* _RECORDS PROVIDED_:
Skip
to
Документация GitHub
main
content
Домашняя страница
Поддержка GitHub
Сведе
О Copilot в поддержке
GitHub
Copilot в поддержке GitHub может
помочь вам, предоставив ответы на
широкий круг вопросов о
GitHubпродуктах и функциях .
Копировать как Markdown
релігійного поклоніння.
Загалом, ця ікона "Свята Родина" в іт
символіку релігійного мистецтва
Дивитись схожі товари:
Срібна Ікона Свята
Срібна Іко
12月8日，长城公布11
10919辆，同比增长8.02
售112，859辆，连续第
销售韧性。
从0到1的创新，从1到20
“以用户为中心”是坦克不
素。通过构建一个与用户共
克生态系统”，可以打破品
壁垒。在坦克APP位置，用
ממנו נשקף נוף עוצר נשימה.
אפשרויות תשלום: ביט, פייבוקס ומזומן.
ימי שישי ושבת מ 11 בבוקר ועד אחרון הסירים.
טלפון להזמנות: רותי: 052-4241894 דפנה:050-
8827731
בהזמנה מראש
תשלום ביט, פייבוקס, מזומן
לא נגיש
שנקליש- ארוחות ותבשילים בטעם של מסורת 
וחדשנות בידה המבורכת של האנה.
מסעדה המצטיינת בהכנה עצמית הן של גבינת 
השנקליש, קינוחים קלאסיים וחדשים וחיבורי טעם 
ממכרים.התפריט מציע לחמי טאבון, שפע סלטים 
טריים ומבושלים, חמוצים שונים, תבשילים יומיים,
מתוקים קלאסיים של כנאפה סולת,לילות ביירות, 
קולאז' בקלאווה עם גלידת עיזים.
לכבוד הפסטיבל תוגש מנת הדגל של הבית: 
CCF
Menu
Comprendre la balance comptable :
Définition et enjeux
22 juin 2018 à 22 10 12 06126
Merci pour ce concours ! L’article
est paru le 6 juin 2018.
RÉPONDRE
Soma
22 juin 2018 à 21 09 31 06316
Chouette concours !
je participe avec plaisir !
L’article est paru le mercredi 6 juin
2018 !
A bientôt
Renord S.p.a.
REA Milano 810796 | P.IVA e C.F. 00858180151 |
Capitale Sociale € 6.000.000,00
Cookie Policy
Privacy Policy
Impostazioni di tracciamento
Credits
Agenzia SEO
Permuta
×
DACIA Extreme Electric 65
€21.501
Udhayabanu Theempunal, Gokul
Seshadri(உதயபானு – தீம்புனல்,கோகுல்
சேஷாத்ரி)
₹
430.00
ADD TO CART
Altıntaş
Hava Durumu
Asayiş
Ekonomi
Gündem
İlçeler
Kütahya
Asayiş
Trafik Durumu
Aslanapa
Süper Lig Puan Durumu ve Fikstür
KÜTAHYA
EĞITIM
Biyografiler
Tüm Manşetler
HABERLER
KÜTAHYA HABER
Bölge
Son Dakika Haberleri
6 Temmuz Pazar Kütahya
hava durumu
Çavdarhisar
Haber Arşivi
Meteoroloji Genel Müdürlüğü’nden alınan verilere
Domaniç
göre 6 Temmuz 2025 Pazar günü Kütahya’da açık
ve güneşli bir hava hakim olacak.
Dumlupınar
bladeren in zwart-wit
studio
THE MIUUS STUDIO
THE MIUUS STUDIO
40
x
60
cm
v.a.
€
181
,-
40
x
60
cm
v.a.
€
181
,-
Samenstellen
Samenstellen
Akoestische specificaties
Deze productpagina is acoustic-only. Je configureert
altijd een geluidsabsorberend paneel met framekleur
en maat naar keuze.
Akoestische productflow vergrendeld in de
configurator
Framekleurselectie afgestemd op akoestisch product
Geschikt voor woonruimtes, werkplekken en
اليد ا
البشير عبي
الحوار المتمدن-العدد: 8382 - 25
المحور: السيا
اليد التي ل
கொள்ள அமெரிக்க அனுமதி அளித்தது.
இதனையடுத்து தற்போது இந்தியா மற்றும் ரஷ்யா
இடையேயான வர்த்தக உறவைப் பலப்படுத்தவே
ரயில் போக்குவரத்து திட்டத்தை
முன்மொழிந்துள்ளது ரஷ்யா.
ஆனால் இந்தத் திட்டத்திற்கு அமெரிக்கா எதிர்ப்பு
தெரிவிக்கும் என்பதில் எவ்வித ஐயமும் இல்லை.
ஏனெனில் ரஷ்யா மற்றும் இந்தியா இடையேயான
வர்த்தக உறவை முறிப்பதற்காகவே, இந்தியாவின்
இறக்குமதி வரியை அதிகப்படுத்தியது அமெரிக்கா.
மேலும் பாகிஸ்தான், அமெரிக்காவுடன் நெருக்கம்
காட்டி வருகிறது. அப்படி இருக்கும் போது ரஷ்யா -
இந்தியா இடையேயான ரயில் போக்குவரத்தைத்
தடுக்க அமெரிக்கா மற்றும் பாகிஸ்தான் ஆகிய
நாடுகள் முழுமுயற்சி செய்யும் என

* _JOB ITEM_:
Give every record again, exactly as it appears.

* _ANSWER TO THE EXERCISE_:
Skip
to
Документация GitHub
main
content
Домашняя страница
Поддержка GitHub
Сведе
О Copilot в поддержке
GitHub
Copilot в поддержке GitHub может
помочь вам, предоставив ответы на
широкий круг вопросов о
GitHubпродуктах и функциях .
Копировать как Markdown
релігійного поклоніння.
Загалом, ця ікона "Свята Родина" в іт
символіку релігійного мистецтва
Дивитись схожі товари:
Срібна Ікона Свята
Срібна Іко
12月8日，长城公布11
10919辆，同比增长8.02
售112，859辆，连续第
销售韧性。
从0到1的创新，从1到20
“以用户为中心”是坦克不
素。通过构建一个与用户共
克生态系统”，可以打破品
壁垒。在坦克APP位置，用
ממנו נשקף נוף עוצר נשימה.
אפשרויות תשלום: ביט, פייבוקס ומזומן.
ימי שישי ושבת מ 11 בבוקר ועד אחרון הסירים.
טלפון להזמנות: רותי: 052-4241894 דפנה:050-
8827731
בהזמנה מראש
תשלום ביט, פייבוקס, מזומן
לא נגיש
שנקליש- ארוחות ותבשילים בטעם של מסורת 
וחדשנות בידה המבורכת של האנה.
מסעדה המצטיינת בהכנה עצמית הן של גבינת 
השנקליש, קינוחים קלאסיים וחדשים וחיבורי טעם 
ממכרים.התפריט מציע לחמי טאבון, שפע סלטים 
טריים ומבושלים, חמוצים שונים, תבשילים יומיים,
מתוקים קלאסיים של כנאפה סולת,לילות ביירות, 
קולאז' בקלאווה עם גלידת עיזים.
לכבוד הפסטיבל תוגש מנת הדגל של הבית: 
CCF
Menu
Comprendre la balance comptable :
Définition et enjeux
22 juin 2018 à 22 10 12 06126
Merci pour ce concours ! L’article
est paru le 6 juin 2018.
RÉPONDRE
Soma
22 juin 2018 à 21 09 31 06316
Chouette concours !
je participe avec plaisir !
L’article est paru le mercredi 6 juin
2018 !
A bientôt
Renord S.p.a.
REA Milano 810796 | P.IVA e C.F. 00858180151 |
Capitale Sociale € 6.000.000,00
Cookie Policy
Privacy Policy
Impostazioni di tracciamento
Credits
Agenzia SEO
Permuta
×
DACIA Extreme Electric 65
€21.501
Udhayabanu Theempunal, Gokul
Seshadri(உதயபானு – தீம்புனல்,கோகுல்
சேஷாத்ரி)
₹
430.00
ADD TO CART
Altıntaş
Hava Durumu
Asayiş
Ekonomi
Gündem
İlçeler
Kütahya
Asayiş
Trafik Durumu
Aslanapa
Süper Lig Puan Durumu ve Fikstür
KÜTAHYA
EĞITIM
Biyografiler
Tüm Manşetler
HABERLER
KÜTAHYA HABER
Bölge
Son Dakika Haberleri
6 Temmuz Pazar Kütahya
hava durumu
Çavdarhisar
Haber Arşivi
Meteoroloji Genel Müdürlüğü’nden alınan verilere
Domaniç
göre 6 Temmuz 2025 Pazar günü Kütahya’da açık
ve güneşli bir hava hakim olacak.
Dumlupınar
bladeren in zwart-wit
studio
THE MIUUS STUDIO
THE MIUUS STUDIO
40
x
60
cm
v.a.
€
181
,-
40
x
60
cm
v.a.
€
181
,-
Samenstellen
Samenstellen
Akoestische specificaties
Deze productpagina is acoustic-only. Je configureert
altijd een geluidsabsorberend paneel met framekleur
en maat naar keuze.
Akoestische productflow vergrendeld in de
configurator
Framekleurselectie afgestemd op akoestisch product
Geschikt voor woonruimtes, werkplekken en
اليد ا
البشير عبي
الحوار المتمدن-العدد: 8382 - 25
المحور: السيا
اليد التي ل
கொள்ள அமெரிக்க அனுமதி அளித்தது.
இதனையடுத்து தற்போது இந்தியா மற்றும் ரஷ்யா
இடையேயான வர்த்தக உறவைப் பலப்படுத்தவே
ரயில் போக்குவரத்து திட்டத்தை
முன்மொழிந்துள்ளது ரஷ்யா.
ஆனால் இந்தத் திட்டத்திற்கு அமெரிக்கா எதிர்ப்பு
தெரிவிக்கும் என்பதில் எவ்வித ஐயமும் இல்லை.
ஏனெனில் ரஷ்யா மற்றும் இந்தியா இடையேயான
வர்த்தக உறவை முறிப்பதற்காகவே, இந்தியாவின்
இறக்குமதி வரியை அதிகப்படுத்தியது அமெரிக்கா.
மேலும் பாகிஸ்தான், அமெரிக்காவுடன் நெருக்கம்
காட்டி வருகிறது. அப்படி இருக்கும் போது ரஷ்யா -
இந்தியா இடையேயான ரயில் போக்குவரத்தைத்
தடுக்க அமெரிக்கா மற்றும் பாகிஸ்தான் ஆகிய
நாடுகள் முழுமுயற்சி செய்யும் என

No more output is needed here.